Studying "bacterial speck disease" in tomatoes as a model, the researchers confirmed a decades-old notion that disease resistance in plants is triggered by the interaction of proteins produced by both a resistance gene in the plant and an "avirulence" gene in the disease-causing microorganism. The avirulence protein acts much like an antigen in animals, eliciting an immune response from the plant. Researchers suspect that the resistance mechanism observed in tomatoes also occurs in many other plants. Their results appear in the December 20 issue of the journal Science.
Having identified this basic gene-for-gene resistance mechanism, researchers plan to further explore the phenomenon. Biologist Greg Martin of Purdue University in Indiana says the findings will have wide application.
"It turns out that plants resist diverse pathogens--including bacteria, fungi and viruses--by using very similar defense mechanisms. By understanding how a plant recognizes one pathogen, we should begin to understand how plants identify many different pathogens," Martin said.

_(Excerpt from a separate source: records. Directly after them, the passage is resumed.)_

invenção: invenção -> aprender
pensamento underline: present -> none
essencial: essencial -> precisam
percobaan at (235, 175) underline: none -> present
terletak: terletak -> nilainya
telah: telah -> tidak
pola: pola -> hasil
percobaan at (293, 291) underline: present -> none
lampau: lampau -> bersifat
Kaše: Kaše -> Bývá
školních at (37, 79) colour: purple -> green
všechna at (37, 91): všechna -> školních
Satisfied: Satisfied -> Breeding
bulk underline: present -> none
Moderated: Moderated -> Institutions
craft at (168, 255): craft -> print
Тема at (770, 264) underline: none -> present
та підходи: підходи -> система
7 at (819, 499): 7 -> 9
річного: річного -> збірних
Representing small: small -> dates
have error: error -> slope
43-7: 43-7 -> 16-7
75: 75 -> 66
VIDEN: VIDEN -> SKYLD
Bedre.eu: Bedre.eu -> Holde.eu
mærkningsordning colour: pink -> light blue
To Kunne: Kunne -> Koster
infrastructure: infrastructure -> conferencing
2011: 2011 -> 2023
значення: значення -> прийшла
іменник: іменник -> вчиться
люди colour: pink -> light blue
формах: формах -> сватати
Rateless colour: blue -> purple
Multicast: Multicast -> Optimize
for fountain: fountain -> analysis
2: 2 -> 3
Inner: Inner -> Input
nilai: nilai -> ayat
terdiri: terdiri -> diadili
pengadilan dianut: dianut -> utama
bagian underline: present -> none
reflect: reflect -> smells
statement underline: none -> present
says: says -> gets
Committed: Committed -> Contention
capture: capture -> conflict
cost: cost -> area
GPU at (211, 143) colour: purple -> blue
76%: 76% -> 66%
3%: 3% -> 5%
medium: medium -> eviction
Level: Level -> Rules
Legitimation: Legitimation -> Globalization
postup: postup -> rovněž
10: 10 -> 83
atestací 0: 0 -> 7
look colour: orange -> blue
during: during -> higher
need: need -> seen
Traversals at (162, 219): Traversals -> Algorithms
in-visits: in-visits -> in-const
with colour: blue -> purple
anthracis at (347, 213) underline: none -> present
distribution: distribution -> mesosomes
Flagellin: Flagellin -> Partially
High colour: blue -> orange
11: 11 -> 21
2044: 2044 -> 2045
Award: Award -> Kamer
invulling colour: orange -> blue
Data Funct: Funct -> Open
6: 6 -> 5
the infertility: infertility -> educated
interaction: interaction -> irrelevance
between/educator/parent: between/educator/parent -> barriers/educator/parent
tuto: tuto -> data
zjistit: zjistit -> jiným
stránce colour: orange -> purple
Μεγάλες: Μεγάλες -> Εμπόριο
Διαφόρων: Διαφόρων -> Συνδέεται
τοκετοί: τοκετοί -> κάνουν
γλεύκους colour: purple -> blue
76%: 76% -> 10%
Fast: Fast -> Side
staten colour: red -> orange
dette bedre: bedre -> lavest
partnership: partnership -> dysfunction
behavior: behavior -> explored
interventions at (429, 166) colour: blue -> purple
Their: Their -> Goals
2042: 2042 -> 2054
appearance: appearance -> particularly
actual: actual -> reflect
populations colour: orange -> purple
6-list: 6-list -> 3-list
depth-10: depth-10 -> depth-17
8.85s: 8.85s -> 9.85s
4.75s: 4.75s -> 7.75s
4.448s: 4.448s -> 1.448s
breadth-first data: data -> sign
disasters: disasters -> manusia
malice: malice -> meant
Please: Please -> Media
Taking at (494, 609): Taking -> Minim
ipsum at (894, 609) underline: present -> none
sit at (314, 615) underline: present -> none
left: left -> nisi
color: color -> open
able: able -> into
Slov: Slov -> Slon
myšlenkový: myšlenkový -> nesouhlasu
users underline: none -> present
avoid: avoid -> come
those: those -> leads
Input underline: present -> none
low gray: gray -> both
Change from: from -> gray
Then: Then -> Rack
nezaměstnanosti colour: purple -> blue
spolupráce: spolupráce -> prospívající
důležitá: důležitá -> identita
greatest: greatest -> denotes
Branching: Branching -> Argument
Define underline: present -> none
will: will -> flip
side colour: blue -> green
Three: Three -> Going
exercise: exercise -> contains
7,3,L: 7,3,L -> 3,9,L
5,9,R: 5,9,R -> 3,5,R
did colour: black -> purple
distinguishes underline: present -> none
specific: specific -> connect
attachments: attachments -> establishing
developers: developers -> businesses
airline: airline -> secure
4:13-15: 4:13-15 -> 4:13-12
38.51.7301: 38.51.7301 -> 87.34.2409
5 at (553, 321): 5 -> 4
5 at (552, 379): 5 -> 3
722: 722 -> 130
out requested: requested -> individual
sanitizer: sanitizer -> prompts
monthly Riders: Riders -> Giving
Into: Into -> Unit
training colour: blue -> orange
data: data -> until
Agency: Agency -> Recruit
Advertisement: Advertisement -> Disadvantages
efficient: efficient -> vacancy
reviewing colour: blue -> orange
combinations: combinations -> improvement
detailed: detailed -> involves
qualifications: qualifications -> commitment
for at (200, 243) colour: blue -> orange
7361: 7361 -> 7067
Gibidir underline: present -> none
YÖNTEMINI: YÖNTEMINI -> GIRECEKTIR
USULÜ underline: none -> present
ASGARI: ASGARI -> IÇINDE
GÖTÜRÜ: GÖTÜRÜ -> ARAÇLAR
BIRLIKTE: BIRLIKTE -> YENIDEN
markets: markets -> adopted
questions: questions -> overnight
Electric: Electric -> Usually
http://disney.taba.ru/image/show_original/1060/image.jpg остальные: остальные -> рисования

"This is the first demonstration that there is a lock-and-key mechanism at the molecular level involved with the plant's ability to recognize and mount a resistance response to a pathogen," adds Steven Scofield, a research geneticist at the University of California at Davis Center for Engineering Plants for Resistance Against Pathogens, an NSF Science and Technology Center.
For some 40 years, researchers have known that a plant's ability to fend off an attacking bacterial or viral disease is somehow linked to the complementary activity of genes in both the plant and the pathogen--the disease-causing agent. Previous genetic research has suggested that an avirulence gene in the pathogen triggers a resistance response in the infected plant.
The researchers tested this conjecture using bacterial speck disease, caused by a bacterium known as Pseudomonas syringae pv. tomato (Pst). It is well known that resistance to Pst is contained in the tomato's Pto resistance gene, which has been bred into most commercial tomato varieties. The researchers speculated that the bacterial avirulence gene (AvrPto) enters the plant cell by moving across the plant cell wall and its inner lining, the plasma membrane. Once inside the plant cell, it directly interacts with the tomato plant's Pto resistance gene.
To test this, the researchers first inserted the avirulence gene into a variety of tobacco plant that had been genetically engineered to carry the tomato resistance gene. The tobacco plant was used in this experiment because it was easier to genetically manipulate than a tomato plant. The result was a pattern of cell death or necrosis known to result from the resistance gene, suggesting that the products of the resistance and the avirulence genes were interacting directly.
"These findings set the stage to allow us to genetically engineer disease-resistant crops," Brian Staskawicz, a biologist at UC-Berkeley concludes.